━━━ TEXT EXCERPT

Authenticated session access

Clients (i.e. web browsers) that have established an authenticated session using a DataONE identity have access to information for any pids for which they are the rightsholder, or pids for which they have an access policy granting write access. For example, if the authenticated subject is 'uid=smith,o=NCEAS,dc=ecoinformatics,dc=org' then the client can query index entries for pids that have access policies allowing write access to the authenticated subject. This level of access allows summary information to be viewed, so the full content of index entries cannot be viewed.

Public Access

All other access is considered non-privileged public access in which case only index entries associated with pids that have an access policy granting public read can be queried. This level of access only allows summary information to be viewed, so the full content of index entries cannot be viewed.

In addition to these access rules, certain fields are considered sensitive such that they cannot be included in Solr field queries (i.e. &fq=<field name>) or included in Solr facet queries (i.e. &facet.field=<field name>). The fields from the Event Log Index that are considered sensitive are rightsHolder, ipAddress, subject and readPermission.

━━━━━━
━━━ DATA FOR REVIEW

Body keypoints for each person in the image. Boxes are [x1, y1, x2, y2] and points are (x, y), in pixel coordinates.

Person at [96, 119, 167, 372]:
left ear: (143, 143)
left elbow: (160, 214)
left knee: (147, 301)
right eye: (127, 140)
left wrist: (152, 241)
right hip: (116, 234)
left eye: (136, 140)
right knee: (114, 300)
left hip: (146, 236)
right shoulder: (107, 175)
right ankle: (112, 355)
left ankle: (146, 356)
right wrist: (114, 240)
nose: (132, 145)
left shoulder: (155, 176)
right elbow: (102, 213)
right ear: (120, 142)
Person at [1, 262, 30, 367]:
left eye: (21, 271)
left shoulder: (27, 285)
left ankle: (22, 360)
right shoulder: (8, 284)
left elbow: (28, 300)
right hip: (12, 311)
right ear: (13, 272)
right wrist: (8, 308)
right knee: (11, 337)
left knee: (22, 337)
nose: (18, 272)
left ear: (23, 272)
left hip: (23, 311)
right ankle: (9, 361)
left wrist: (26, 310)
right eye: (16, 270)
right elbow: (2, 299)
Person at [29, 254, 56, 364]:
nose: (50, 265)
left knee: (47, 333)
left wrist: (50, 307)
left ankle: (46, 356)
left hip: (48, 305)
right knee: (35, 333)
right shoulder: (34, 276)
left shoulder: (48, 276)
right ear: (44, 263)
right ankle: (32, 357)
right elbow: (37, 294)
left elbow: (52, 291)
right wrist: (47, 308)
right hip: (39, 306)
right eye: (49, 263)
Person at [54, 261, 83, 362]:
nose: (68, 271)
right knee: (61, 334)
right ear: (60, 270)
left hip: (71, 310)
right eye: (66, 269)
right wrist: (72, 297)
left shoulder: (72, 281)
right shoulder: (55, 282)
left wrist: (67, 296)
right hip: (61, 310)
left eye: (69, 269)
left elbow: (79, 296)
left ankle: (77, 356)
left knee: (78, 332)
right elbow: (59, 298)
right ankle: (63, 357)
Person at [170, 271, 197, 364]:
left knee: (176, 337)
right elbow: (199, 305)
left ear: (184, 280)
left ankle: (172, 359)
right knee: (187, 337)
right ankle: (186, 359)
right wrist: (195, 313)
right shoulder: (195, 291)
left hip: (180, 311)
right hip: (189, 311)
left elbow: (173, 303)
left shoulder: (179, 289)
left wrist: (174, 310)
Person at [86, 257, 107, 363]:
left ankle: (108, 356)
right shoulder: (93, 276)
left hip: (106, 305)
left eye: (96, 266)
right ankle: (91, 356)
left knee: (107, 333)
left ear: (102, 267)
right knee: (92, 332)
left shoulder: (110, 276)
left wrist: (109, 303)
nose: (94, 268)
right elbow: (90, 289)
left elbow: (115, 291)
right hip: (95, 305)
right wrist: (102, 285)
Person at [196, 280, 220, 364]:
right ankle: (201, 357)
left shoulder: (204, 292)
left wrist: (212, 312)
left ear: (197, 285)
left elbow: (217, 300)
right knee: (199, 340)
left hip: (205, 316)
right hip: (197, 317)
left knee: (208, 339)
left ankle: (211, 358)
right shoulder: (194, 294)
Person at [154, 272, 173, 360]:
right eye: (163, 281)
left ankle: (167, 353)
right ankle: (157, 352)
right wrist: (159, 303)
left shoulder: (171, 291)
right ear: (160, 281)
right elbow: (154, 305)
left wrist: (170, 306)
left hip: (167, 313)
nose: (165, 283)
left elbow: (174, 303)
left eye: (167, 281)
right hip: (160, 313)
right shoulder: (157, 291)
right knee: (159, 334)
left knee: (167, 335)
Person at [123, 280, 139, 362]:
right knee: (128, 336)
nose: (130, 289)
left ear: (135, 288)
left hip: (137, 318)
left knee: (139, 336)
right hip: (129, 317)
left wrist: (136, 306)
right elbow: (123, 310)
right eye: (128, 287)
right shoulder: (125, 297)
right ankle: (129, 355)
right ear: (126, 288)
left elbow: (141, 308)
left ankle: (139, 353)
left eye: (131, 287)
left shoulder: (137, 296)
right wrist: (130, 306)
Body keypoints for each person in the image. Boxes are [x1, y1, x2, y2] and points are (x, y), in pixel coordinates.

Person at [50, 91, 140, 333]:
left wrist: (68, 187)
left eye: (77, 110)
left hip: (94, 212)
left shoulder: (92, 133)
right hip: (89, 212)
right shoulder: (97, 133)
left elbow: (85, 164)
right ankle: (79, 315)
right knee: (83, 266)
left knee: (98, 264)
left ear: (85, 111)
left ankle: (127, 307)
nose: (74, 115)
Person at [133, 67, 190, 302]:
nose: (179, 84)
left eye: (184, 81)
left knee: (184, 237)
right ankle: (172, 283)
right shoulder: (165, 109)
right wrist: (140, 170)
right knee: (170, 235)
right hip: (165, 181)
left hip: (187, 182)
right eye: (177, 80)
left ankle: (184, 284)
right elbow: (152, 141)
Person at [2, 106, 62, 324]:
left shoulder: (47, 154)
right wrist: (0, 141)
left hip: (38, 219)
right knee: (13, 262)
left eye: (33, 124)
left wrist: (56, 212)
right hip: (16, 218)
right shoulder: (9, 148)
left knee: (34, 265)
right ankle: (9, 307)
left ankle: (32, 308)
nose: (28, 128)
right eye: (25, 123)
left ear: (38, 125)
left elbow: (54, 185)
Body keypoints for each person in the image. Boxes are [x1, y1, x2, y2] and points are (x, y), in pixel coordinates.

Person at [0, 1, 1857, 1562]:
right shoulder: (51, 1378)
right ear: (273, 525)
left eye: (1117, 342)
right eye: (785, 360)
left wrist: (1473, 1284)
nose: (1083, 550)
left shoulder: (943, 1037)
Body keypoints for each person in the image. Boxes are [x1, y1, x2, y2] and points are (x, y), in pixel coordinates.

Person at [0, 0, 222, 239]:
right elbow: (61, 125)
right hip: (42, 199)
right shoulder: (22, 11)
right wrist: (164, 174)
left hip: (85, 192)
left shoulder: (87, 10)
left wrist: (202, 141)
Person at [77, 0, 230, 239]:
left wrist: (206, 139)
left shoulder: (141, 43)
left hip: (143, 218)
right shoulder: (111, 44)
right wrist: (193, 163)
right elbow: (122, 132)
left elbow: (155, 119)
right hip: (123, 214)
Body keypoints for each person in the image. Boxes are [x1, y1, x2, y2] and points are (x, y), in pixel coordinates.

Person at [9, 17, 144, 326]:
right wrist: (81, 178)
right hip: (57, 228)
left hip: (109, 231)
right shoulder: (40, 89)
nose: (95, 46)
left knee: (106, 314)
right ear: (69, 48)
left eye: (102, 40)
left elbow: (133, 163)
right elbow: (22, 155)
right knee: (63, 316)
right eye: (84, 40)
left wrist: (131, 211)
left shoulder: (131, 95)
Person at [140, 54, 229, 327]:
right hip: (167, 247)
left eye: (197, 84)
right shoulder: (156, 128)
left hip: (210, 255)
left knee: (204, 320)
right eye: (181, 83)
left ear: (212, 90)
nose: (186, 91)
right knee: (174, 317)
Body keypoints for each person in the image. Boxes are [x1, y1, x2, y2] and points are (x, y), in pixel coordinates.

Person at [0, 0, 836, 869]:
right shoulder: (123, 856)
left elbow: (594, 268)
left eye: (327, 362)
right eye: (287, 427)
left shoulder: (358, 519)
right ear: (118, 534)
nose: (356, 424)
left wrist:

━━━━━━

→ REQUIRED ACTION A:
Answer these questions about the passage on index access:
(i) Under authenticated session access, for which pids does a client have access to information?
(ii) Under public access, which index entries can be queried?
(iii) Which fields from the Event Log Index are considered sensitive?
→ REQUIRED ACTION B: In one to three sentences, explain why the passage on index access says the ipAddress field cannot be used in a Solr facet query.
→ REQUIRED ACTION C: Write the next part of the passage on index access, picking up after its last sentence.

→ EXERCISE ANSWER A:
(i) A client has access to information for pids for which it is the rightsholder, and for pids whose access policy grants it write access.
(ii) Only index entries associated with pids that have an access policy granting public read can be queried.
(iii) The sensitive fields are rightsHolder, ipAddress, subject, and readPermission.

→ EXERCISE ANSWER B: The ipAddress field is one of the Event Log Index fields considered sensitive. Sensitive fields cannot be included in Solr field queries or in Solr facet queries.

→ EXERCISE ANSWER C:
COUNTER Compliance

While unfiltered log records are useful for some system monitoring and related activities, scientifically-meaningful analysis of log records requires that we correct log records for common events that would otherwise artificially inflate the statistics, such as access by web-indexing robots and multiple accesses from the same individual. Within the publishing community, the COUNTER standard has been used to provide a consistent set of guidelines as to how resource access statistics should be reported. To be COUNTER-compliant, DataONE provides three filters on log files:

  1. Only allow status 200 and 304 on READ requests

    This ensures that redirect requests (302) are only counted once, and that unsuccessful requests are ignored.

  2. Exclude robots

    This ensures that the myriad web-robots that constantly index web-accessible content do not artificially inflate results.

  3. Exclude repeat visits within certain time window

    This ensures that accidental double-clicks on a link or repeated requests from a client tool in a short time period are only counted once.

Compliance with these three COUNTER requirements is implemented as two boolean index field (isRepeatVisit and inFullRobotList) which, for each record, determines if a given record adheres to the COUNTER standards outlined above. Client queries which wish to only report COUNTER-compliant results just add a filter expression to their query (isRepeatVisit=false, inFullRobotList=false), and all non-compliant records will be removed from the usage statistics reports.

The field inFullRobotList indicates whether or not the logged event originated from a request issued by a user agent found in the full list of web robots, with the value true indicating that the user agent is a web robot, and thus the event record is not COUNTER compliant.

DataONE will maintain a list on known Internet robots to be used for filtering addresses, and this list will be updated periodically as new robots become known, at least annually.

The field isRepeatVisit indicates whether or not a duplicate request has occurred for the same IP address and pid within a certain time window (currently 30 seconds), with a value of true indicating that an entry is a repeat request.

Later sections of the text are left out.